TASK PROMPT:
Lay out every line below as a JSON list of strings, one string per line, with blank lines skipped. Leave the pictures out of the answer.

Stored data entries:
*-*-*
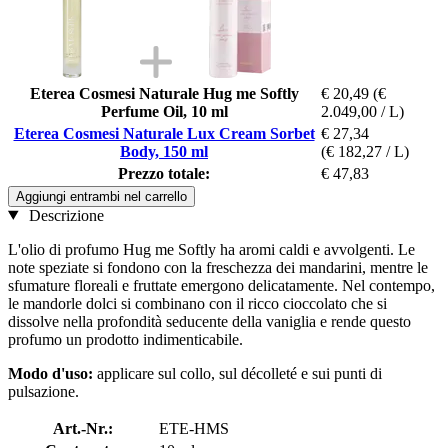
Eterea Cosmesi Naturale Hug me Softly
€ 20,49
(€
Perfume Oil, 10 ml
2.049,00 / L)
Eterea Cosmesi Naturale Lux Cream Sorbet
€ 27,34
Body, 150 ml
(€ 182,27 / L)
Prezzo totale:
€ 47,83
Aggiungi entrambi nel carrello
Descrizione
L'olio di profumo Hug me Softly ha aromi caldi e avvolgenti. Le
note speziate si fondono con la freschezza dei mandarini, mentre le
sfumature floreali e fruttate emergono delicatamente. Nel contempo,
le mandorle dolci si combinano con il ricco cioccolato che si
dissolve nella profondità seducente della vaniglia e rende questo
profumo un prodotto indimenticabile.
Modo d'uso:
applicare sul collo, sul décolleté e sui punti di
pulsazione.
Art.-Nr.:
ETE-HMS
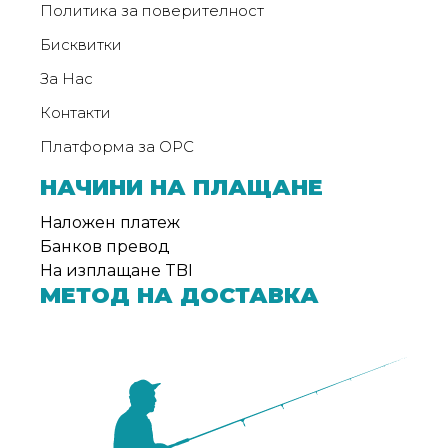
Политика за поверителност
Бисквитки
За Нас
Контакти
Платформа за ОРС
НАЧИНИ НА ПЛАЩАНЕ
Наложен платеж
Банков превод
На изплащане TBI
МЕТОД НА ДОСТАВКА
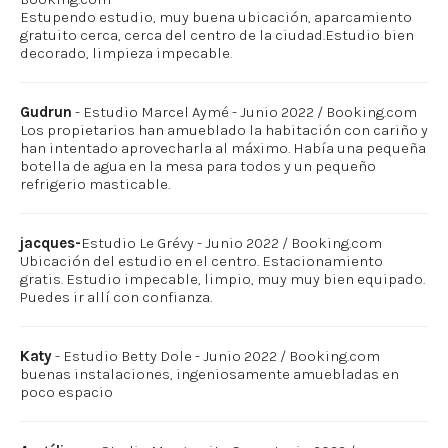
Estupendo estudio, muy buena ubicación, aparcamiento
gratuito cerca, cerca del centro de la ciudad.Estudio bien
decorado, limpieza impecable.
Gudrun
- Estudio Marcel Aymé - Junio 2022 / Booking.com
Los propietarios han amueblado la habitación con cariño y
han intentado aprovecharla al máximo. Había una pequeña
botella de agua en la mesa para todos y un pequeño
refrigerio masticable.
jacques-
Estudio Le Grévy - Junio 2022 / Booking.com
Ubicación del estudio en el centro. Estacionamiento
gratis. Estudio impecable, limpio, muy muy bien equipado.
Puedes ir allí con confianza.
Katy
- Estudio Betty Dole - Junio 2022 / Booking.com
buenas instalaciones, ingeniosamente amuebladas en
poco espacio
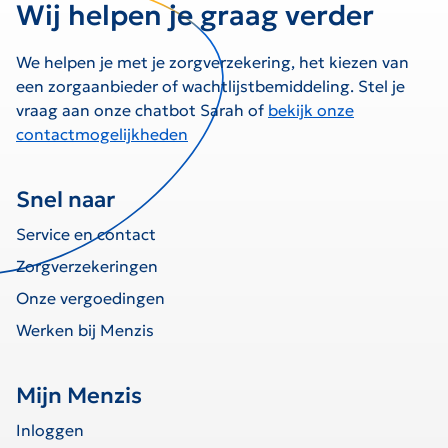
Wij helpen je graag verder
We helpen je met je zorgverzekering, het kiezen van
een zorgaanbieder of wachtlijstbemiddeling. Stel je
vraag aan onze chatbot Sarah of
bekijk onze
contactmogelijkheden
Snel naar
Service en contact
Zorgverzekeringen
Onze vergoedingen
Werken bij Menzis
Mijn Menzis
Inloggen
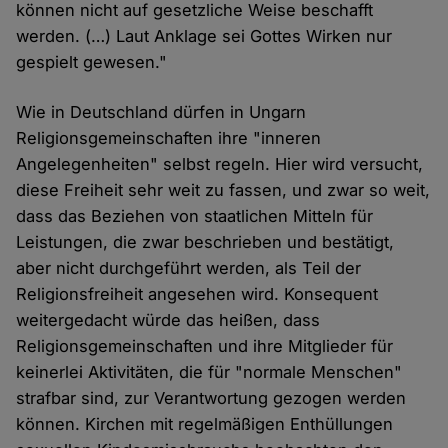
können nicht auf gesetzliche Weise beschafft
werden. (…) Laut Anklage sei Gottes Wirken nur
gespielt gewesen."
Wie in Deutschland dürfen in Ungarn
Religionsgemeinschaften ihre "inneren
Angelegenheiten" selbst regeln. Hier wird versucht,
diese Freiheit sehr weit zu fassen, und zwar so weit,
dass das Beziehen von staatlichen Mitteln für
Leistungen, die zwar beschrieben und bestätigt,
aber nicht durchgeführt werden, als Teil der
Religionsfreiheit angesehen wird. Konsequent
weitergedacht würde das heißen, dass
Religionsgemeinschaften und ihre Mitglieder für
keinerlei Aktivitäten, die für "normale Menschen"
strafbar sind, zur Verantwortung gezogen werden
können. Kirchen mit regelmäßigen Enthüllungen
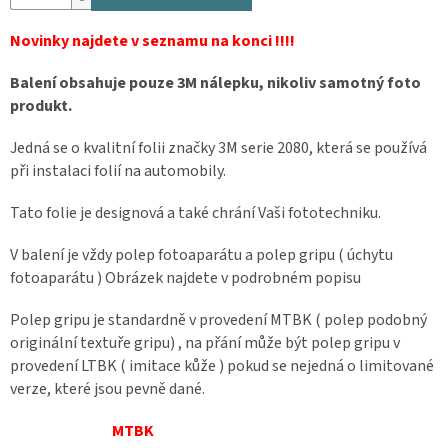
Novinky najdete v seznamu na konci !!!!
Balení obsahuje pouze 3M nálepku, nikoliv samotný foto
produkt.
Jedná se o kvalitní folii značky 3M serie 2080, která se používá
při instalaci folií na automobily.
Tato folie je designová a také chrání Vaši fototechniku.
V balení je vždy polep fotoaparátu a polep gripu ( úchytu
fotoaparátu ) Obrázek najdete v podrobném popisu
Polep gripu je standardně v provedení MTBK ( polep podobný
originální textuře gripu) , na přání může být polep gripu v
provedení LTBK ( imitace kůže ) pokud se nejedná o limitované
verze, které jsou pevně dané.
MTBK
*-*-*
RESPONSE BOX:
[
  "Eterea Cosmesi Naturale Hug me Softly",
  "€ 20,49",
  "(€",
  "Perfume Oil, 10 ml",
  "2.049,00 / L)",
  "Eterea Cosmesi Naturale Lux Cream Sorbet",
  "€ 27,34",
  "Body, 150 ml",
  "(€ 182,27 / L)",
  "Prezzo totale:",
  "€ 47,83",
  "Aggiungi entrambi nel carrello",
  "Descrizione",
  "L'olio di profumo Hug me Softly ha aromi caldi e avvolgenti. Le",
  "note speziate si fondono con la freschezza dei mandarini, mentre le",
  "sfumature floreali e fruttate emergono delicatamente. Nel contempo,",
  "le mandorle dolci si combinano con il ricco cioccolato che si",
  "dissolve nella profondità seducente della vaniglia e rende questo",
  "profumo un prodotto indimenticabile.",
  "Modo d'uso:",
  "applicare sul collo, sul décolleté e sui punti di",
  "pulsazione.",
  "Art.-Nr.:",
  "ETE-HMS",
  "Политика за поверителност",
  "Бисквитки",
  "За Нас",
  "Контакти",
  "Платформа за ОРС",
  "НАЧИНИ НА ПЛАЩАНЕ",
  "Наложен платеж",
  "Банков превод",
  "На изплащане TBI",
  "МЕТОД НА ДОСТАВКА",
  "Estupendo estudio, muy buena ubicación, aparcamiento",
  "gratuito cerca, cerca del centro de la ciudad.Estudio bien",
  "decorado, limpieza impecable.",
  "Gudrun",
  "- Estudio Marcel Aymé - Junio 2022 / Booking.com",
  "Los propietarios han amueblado la habitación con cariño y",
  "han intentado aprovecharla al máximo. Había una pequeña",
  "botella de agua en la mesa para todos y un pequeño",
  "refrigerio masticable.",
  "jacques-",
  "Estudio Le Grévy - Junio 2022 / Booking.com",
  "Ubicación del estudio en el centro. Estacionamiento",
  "gratis. Estudio impecable, limpio, muy muy bien equipado.",
  "Puedes ir allí con confianza.",
  "Katy",
  "- Estudio Betty Dole - Junio 2022 / Booking.com",
  "buenas instalaciones, ingeniosamente amuebladas en",
  "poco espacio",
  "Wij helpen je graag verder",
  "We helpen je met je zorgverzekering, het kiezen van",
  "een zorgaanbieder of wachtlijstbemiddeling. Stel je",
  "vraag aan onze chatbot Sarah of",
  "bekijk onze",
  "contactmogelijkheden",
  "Snel naar",
  "Service en contact",
  "Zorgverzekeringen",
  "Onze vergoedingen",
  "Werken bij Menzis",
  "Mijn Menzis",
  "Inloggen",
  "können nicht auf gesetzliche Weise beschafft",
  "werden. (…) Laut Anklage sei Gottes Wirken nur",
  "gespielt gewesen.\"",
  "Wie in Deutschland dürfen in Ungarn",
  "Religionsgemeinschaften ihre \"inneren",
  "Angelegenheiten\" selbst regeln. Hier wird versucht,",
  "diese Freiheit sehr weit zu fassen, und zwar so weit,",
  "dass das Beziehen von staatlichen Mitteln für",
  "Leistungen, die zwar beschrieben und bestätigt,",
  "aber nicht durchgeführt werden, als Teil der",
  "Religionsfreiheit angesehen wird. Konsequent",
  "weitergedacht würde das heißen, dass",
  "Religionsgemeinschaften und ihre Mitglieder für",
  "keinerlei Aktivitäten, die für \"normale Menschen\"",
  "strafbar sind, zur Verantwortung gezogen werden",
  "können. Kirchen mit regelmäßigen Enthüllungen",
  "Novinky najdete v seznamu na konci !!!!",
  "Balení obsahuje pouze 3M nálepku, nikoliv samotný foto",
  "produkt.",
  "Jedná se o kvalitní folii značky 3M serie 2080, která se používá",
  "při instalaci folií na automobily.",
  "Tato folie je designová a také chrání Vaši fototechniku.",
  "V balení je vždy polep fotoaparátu a polep gripu ( úchytu",
  "fotoaparátu ) Obrázek najdete v podrobném popisu",
  "Polep gripu je standardně v provedení MTBK ( polep podobný",
  "originální textuře gripu) , na přání může být polep gripu v",
  "provedení LTBK ( imitace kůže ) pokud se nejedná o limitované",
  "verze, které jsou pevně dané.",
  "MTBK"
]